===== Available data

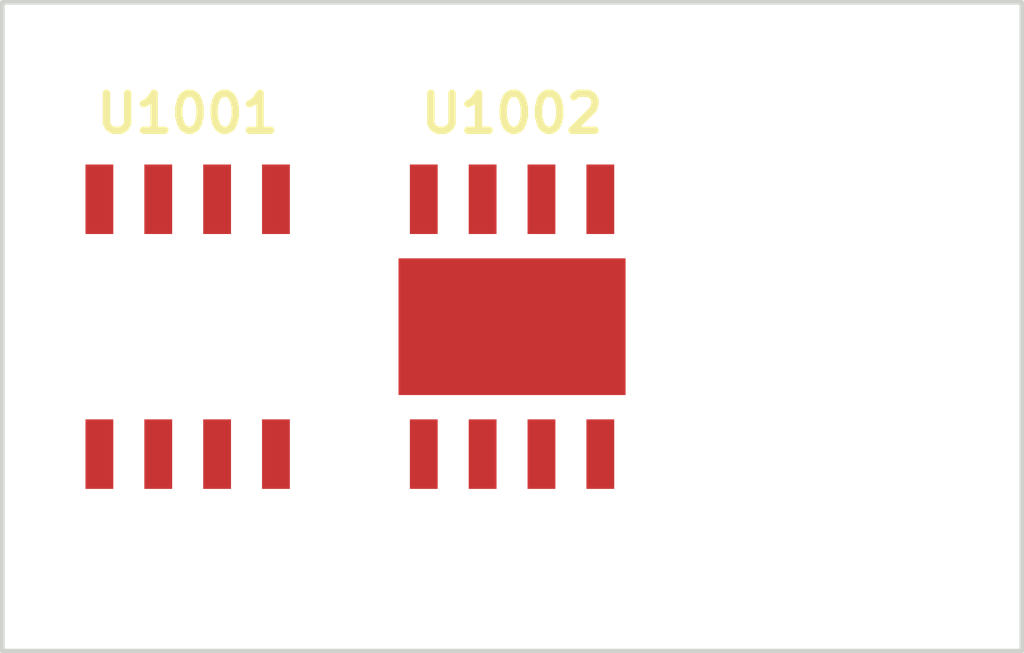
<source format=kicad_pcb>
(kicad_pcb
	(version 20241229)
	(generator "pcbnew")
	(generator_version "9.0")
	(general
		(thickness 1.6)
		(legacy_teardrops no)
	)
	(paper "A4")
	(title_block
		(title "Project name")
		(date "2025-05-26")
		(rev "1")
		(comment 1 "PCA number")
		(comment 2 "PCB number")
	)
	(layers
		(0 "F.Cu" signal)
		(2 "B.Cu" signal)
		(13 "F.Paste" user)
		(15 "B.Paste" user)
		(5 "F.SilkS" user "F.Silkscreen")
		(7 "B.SilkS" user "B.Silkscreen")
		(1 "F.Mask" user)
		(3 "B.Mask" user)
		(17 "Dwgs.User" user "User.Drawings")
		(19 "Cmts.User" user "User.Comments")
		(25 "Edge.Cuts" user)
		(27 "Margin" user)
		(31 "F.CrtYd" user "F.Courtyard")
		(29 "B.CrtYd" user "B.Courtyard")
		(35 "F.Fab" user)
		(33 "B.Fab" user)
	)
	(setup
		(stackup
			(layer "F.SilkS"
				(type "Top Silk Screen")
				(color "White")
				(material "Liquid Photo")
			)
			(layer "F.Paste"
				(type "Top Solder Paste")
			)
			(layer "F.Mask"
				(type "Top Solder Mask")
				(color "Green")
				(thickness 0.01)
				(material "Liquid Ink")
				(epsilon_r 3.3)
				(loss_tangent 0)
			)
			(layer "F.Cu"
				(type "copper")
				(thickness 0.035)
			)
			(layer "dielectric 1"
				(type "core")
				(thickness 1.51)
				(material "FR4")
				(epsilon_r 4.5)
				(loss_tangent 0.02)
			)
			(layer "B.Cu"
				(type "copper")
				(thickness 0.035)
			)
			(layer "B.Mask"
				(type "Bottom Solder Mask")
				(color "Green")
				(thickness 0.01)
				(material "Liquid Ink")
				(epsilon_r 3.3)
				(loss_tangent 0)
			)
			(layer "B.Paste"
				(type "Bottom Solder Paste")
			)
			(layer "B.SilkS"
				(type "Bottom Silk Screen")
				(color "White")
				(material "Liquid Photo")
			)
			(copper_finish "HAL lead-free")
			(dielectric_constraints no)
		)
		(pad_to_mask_clearance 0)
		(allow_soldermask_bridges_in_footprints no)
		(tenting front back)
		(pcbplotparams
			(layerselection 0x00000000_00000000_55555555_5755f5ff)
			(plot_on_all_layers_selection 0x00000000_00000000_00000000_00000000)
			(disableapertmacros no)
			(usegerberextensions no)
			(usegerberattributes yes)
			(usegerberadvancedattributes yes)
			(creategerberjobfile yes)
			(dashed_line_dash_ratio 12.000000)
			(dashed_line_gap_ratio 3.000000)
			(svgprecision 6)
			(plotframeref no)
			(mode 1)
			(useauxorigin no)
			(hpglpennumber 1)
			(hpglpenspeed 20)
			(hpglpendiameter 15.000000)
			(pdf_front_fp_property_popups yes)
			(pdf_back_fp_property_popups yes)
			(pdf_metadata yes)
			(pdf_single_document no)
			(dxfpolygonmode yes)
			(dxfimperialunits yes)
			(dxfusepcbnewfont yes)
			(psnegative no)
			(psa4output no)
			(plot_black_and_white yes)
			(sketchpadsonfab no)
			(plotpadnumbers no)
			(hidednponfab no)
			(sketchdnponfab yes)
			(crossoutdnponfab yes)
			(subtractmaskfromsilk no)
			(outputformat 1)
			(mirror no)
			(drillshape 1)
			(scaleselection 1)
			(outputdirectory "")
		)
	)
	(net 0 "")
	(net 1 "unconnected-(U1001A---Pad2)")
	(net 2 "unconnected-(U1001A-+-Pad3)")
	(net 3 "unconnected-(U1001B---Pad6)")
	(net 4 "unconnected-(U1001-Pad7)")
	(net 5 "unconnected-(U1001C-VSS-Pad4)")
	(net 6 "unconnected-(U1001B-+-Pad5)")
	(net 7 "unconnected-(U1001-Pad1)")
	(net 8 "unconnected-(U1001C-VDD-Pad8)")
	(net 9 "unconnected-(U1002-PH-Pad8)")
	(net 10 "unconnected-(U1002-EP-Pad9)")
	(net 11 "unconnected-(U1002-NC-Pad2)")
	(net 12 "unconnected-(U1002-VIN-Pad7)")
	(net 13 "unconnected-(U1002-BOOT-Pad1)")
	(net 14 "unconnected-(U1002-NC-Pad3)")
	(net 15 "unconnected-(U1002-VSENSE-Pad4)")
	(net 16 "unconnected-(U1002-ENA-Pad5)")
	(net 17 "unconnected-(U1002-GND-Pad6)")
	(footprint "lily_footprints:hsoic8" (layer "F.Cu") (at 131 87))
	(footprint "lily_footprints:soic8" (layer "F.Cu") (at 124 87))
	(gr_rect
		(start 120 80)
		(end 142 94)
		(stroke
			(width 0.1)
			(type default)
		)
		(fill no)
		(layer "Edge.Cuts")
		(uuid "c3576199-6dc9-4d3b-b376-c53d42e6d342")
	)
	(embedded_fonts no)
)

</source>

==========

__What the task requires__. Your copy should match the data exactly, apart from the images, which are dropped.

__Answer area__.
<source format=kicad_pcb>
(kicad_pcb
	(version 20241229)
	(generator "pcbnew")
	(generator_version "9.0")
	(general
		(thickness 1.6)
		(legacy_teardrops no)
	)
	(paper "A4")
	(title_block
		(title "Project name")
		(date "2025-05-26")
		(rev "1")
		(comment 1 "PCA number")
		(comment 2 "PCB number")
	)
	(layers
		(0 "F.Cu" signal)
		(2 "B.Cu" signal)
		(13 "F.Paste" user)
		(15 "B.Paste" user)
		(5 "F.SilkS" user "F.Silkscreen")
		(7 "B.SilkS" user "B.Silkscreen")
		(1 "F.Mask" user)
		(3 "B.Mask" user)
		(17 "Dwgs.User" user "User.Drawings")
		(19 "Cmts.User" user "User.Comments")
		(25 "Edge.Cuts" user)
		(27 "Margin" user)
		(31 "F.CrtYd" user "F.Courtyard")
		(29 "B.CrtYd" user "B.Courtyard")
		(35 "F.Fab" user)
		(33 "B.Fab" user)
	)
	(setup
		(stackup
			(layer "F.SilkS"
				(type "Top Silk Screen")
				(color "White")
				(material "Liquid Photo")
			)
			(layer "F.Paste"
				(type "Top Solder Paste")
			)
			(layer "F.Mask"
				(type "Top Solder Mask")
				(color "Green")
				(thickness 0.01)
				(material "Liquid Ink")
				(epsilon_r 3.3)
				(loss_tangent 0)
			)
			(layer "F.Cu"
				(type "copper")
				(thickness 0.035)
			)
			(layer "dielectric 1"
				(type "core")
				(thickness 1.51)
				(material "FR4")
				(epsilon_r 4.5)
				(loss_tangent 0.02)
			)
			(layer "B.Cu"
				(type "copper")
				(thickness 0.035)
			)
			(layer "B.Mask"
				(type "Bottom Solder Mask")
				(color "Green")
				(thickness 0.01)
				(material "Liquid Ink")
				(epsilon_r 3.3)
				(loss_tangent 0)
			)
			(layer "B.Paste"
				(type "Bottom Solder Paste")
			)
			(layer "B.SilkS"
				(type "Bottom Silk Screen")
				(color "White")
				(material "Liquid Photo")
			)
			(copper_finish "HAL lead-free")
			(dielectric_constraints no)
		)
		(pad_to_mask_clearance 0)
		(allow_soldermask_bridges_in_footprints no)
		(tenting front back)
		(pcbplotparams
			(layerselection 0x00000000_00000000_55555555_5755f5ff)
			(plot_on_all_layers_selection 0x00000000_00000000_00000000_00000000)
			(disableapertmacros no)
			(usegerberextensions no)
			(usegerberattributes yes)
			(usegerberadvancedattributes yes)
			(creategerberjobfile yes)
			(dashed_line_dash_ratio 12.000000)
			(dashed_line_gap_ratio 3.000000)
			(svgprecision 6)
			(plotframeref no)
			(mode 1)
			(useauxorigin no)
			(hpglpennumber 1)
			(hpglpenspeed 20)
			(hpglpendiameter 15.000000)
			(pdf_front_fp_property_popups yes)
			(pdf_back_fp_property_popups yes)
			(pdf_metadata yes)
			(pdf_single_document no)
			(dxfpolygonmode yes)
			(dxfimperialunits yes)
			(dxfusepcbnewfont yes)
			(psnegative no)
			(psa4output no)
			(plot_black_and_white yes)
			(sketchpadsonfab no)
			(plotpadnumbers no)
			(hidednponfab no)
			(sketchdnponfab yes)
			(crossoutdnponfab yes)
			(subtractmaskfromsilk no)
			(outputformat 1)
			(mirror no)
			(drillshape 1)
			(scaleselection 1)
			(outputdirectory "")
		)
	)
	(net 0 "")
	(net 1 "unconnected-(U1001A---Pad2)")
	(net 2 "unconnected-(U1001A-+-Pad3)")
	(net 3 "unconnected-(U1001B---Pad6)")
	(net 4 "unconnected-(U1001-Pad7)")
	(net 5 "unconnected-(U1001C-VSS-Pad4)")
	(net 6 "unconnected-(U1001B-+-Pad5)")
	(net 7 "unconnected-(U1001-Pad1)")
	(net 8 "unconnected-(U1001C-VDD-Pad8)")
	(net 9 "unconnected-(U1002-PH-Pad8)")
	(net 10 "unconnected-(U1002-EP-Pad9)")
	(net 11 "unconnected-(U1002-NC-Pad2)")
	(net 12 "unconnected-(U1002-VIN-Pad7)")
	(net 13 "unconnected-(U1002-BOOT-Pad1)")
	(net 14 "unconnected-(U1002-NC-Pad3)")
	(net 15 "unconnected-(U1002-VSENSE-Pad4)")
	(net 16 "unconnected-(U1002-ENA-Pad5)")
	(net 17 "unconnected-(U1002-GND-Pad6)")
	(footprint "lily_footprints:hsoic8" (layer "F.Cu") (at 131 87))
	(footprint "lily_footprints:soic8" (layer "F.Cu") (at 124 87))
	(gr_rect
		(start 120 80)
		(end 142 94)
		(stroke
			(width 0.1)
			(type default)
		)
		(fill no)
		(layer "Edge.Cuts")
		(uuid "c3576199-6dc9-4d3b-b376-c53d42e6d342")
	)
	(embedded_fonts no)
)

</source>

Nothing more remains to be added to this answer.